Your objective: The answer should consist of each line below that contains the word "lines".

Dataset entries
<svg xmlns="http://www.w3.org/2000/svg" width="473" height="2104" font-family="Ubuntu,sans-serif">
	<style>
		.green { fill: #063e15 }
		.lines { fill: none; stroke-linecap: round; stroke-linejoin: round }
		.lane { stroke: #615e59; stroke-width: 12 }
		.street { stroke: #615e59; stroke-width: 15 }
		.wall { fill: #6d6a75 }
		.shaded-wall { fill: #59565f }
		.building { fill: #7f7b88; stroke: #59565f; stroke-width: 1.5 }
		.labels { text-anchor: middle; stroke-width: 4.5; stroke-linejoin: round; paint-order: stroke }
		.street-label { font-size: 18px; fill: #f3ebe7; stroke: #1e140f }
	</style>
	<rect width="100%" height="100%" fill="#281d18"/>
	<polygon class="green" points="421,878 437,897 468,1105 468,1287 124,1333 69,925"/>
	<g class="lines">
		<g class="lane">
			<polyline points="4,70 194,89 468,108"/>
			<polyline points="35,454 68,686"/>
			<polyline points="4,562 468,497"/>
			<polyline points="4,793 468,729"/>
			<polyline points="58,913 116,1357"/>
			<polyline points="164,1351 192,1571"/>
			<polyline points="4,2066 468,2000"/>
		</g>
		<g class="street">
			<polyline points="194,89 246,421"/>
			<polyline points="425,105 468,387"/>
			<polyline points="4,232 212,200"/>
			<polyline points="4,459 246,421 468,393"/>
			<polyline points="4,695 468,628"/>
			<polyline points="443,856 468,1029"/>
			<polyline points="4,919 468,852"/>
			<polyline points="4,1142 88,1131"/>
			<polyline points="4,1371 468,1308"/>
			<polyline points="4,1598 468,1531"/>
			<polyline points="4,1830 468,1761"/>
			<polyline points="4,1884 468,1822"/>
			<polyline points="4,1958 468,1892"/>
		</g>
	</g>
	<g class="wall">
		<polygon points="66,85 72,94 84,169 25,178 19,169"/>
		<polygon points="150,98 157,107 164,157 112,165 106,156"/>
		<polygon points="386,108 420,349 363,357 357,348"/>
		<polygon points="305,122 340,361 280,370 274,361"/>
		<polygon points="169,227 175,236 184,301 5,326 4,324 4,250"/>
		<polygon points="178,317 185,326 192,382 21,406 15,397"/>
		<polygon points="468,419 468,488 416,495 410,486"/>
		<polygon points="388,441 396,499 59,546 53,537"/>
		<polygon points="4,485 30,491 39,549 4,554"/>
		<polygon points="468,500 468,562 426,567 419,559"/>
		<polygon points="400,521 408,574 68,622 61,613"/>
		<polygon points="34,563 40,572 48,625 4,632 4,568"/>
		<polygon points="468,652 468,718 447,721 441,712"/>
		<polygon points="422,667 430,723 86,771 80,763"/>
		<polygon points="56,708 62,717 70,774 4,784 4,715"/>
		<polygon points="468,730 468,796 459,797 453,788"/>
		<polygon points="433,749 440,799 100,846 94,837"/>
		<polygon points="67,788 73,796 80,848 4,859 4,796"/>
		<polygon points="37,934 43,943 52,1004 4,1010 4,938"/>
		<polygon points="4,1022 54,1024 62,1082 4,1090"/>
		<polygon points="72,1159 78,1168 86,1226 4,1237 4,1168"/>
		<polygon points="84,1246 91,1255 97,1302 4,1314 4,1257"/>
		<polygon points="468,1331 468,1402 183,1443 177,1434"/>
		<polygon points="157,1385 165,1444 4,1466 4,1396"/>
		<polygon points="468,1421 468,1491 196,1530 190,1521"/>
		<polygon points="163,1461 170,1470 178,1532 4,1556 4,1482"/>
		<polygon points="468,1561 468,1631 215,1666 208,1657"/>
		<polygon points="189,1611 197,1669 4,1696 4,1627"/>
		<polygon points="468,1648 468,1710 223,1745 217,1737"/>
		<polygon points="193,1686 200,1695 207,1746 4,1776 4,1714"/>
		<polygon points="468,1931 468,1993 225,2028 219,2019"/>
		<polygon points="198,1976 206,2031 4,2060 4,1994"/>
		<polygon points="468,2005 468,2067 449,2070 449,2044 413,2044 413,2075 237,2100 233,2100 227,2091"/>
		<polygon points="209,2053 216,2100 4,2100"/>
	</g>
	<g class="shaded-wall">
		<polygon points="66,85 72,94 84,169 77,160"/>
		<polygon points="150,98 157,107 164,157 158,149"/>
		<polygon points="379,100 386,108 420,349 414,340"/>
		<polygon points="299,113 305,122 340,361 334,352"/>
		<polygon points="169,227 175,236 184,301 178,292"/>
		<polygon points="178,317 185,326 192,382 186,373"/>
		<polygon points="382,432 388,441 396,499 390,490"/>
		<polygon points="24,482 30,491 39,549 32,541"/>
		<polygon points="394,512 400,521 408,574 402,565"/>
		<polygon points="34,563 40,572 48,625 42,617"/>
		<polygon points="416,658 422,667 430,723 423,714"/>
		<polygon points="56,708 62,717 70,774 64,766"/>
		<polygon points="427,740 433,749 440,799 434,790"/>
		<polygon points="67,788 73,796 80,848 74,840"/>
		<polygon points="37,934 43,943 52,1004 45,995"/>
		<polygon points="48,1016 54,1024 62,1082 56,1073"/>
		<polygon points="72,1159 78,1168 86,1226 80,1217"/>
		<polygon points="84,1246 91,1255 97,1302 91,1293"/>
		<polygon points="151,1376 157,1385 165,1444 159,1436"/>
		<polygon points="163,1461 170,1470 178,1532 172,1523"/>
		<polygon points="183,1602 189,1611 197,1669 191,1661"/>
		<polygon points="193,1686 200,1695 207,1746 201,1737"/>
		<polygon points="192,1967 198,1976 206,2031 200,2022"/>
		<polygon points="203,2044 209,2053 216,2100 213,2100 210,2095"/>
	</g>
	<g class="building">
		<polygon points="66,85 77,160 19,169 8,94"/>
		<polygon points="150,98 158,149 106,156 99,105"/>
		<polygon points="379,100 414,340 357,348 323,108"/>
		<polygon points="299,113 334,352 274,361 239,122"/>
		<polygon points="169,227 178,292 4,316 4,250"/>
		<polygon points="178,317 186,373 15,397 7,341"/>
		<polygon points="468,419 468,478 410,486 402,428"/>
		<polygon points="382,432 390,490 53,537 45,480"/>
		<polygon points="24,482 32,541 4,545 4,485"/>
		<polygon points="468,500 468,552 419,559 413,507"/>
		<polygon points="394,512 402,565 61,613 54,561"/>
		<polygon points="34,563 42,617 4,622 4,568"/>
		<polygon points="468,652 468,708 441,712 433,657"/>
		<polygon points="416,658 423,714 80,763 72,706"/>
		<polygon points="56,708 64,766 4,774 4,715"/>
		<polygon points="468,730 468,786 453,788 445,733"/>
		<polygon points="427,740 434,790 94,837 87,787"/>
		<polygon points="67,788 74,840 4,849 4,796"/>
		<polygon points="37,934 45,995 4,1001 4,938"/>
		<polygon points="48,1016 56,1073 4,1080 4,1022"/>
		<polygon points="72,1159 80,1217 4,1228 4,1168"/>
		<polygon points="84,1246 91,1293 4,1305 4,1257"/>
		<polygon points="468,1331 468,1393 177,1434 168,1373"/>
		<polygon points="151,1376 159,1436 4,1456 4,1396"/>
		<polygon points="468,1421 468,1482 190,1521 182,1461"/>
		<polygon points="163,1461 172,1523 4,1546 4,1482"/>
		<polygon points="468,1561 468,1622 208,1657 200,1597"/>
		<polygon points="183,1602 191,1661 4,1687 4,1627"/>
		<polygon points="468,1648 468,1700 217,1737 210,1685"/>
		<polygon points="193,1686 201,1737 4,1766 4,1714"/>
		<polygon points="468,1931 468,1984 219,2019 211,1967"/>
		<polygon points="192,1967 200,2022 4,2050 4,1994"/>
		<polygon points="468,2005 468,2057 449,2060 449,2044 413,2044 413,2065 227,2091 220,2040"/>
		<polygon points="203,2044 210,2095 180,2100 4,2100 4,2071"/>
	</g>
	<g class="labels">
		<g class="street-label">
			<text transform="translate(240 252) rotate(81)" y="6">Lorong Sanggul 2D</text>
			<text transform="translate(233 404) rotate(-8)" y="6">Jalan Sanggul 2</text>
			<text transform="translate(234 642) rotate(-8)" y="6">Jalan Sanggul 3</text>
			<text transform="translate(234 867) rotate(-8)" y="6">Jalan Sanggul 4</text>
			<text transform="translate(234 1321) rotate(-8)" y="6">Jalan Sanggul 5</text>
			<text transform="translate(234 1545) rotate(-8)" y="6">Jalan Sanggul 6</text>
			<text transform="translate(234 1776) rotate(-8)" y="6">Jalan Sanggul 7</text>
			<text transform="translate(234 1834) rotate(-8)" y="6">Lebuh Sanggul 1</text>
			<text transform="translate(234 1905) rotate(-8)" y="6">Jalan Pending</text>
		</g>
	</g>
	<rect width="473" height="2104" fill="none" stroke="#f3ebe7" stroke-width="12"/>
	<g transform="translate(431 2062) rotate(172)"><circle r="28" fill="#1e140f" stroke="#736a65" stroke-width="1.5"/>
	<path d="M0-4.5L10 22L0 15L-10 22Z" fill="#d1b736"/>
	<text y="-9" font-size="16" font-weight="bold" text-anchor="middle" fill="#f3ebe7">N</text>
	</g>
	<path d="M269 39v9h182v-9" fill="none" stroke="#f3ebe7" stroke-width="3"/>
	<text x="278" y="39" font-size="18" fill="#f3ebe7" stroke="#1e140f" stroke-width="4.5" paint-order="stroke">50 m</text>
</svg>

Your solution:
		.lines { fill: none; stroke-linecap: round; stroke-linejoin: round }
	<g class="lines">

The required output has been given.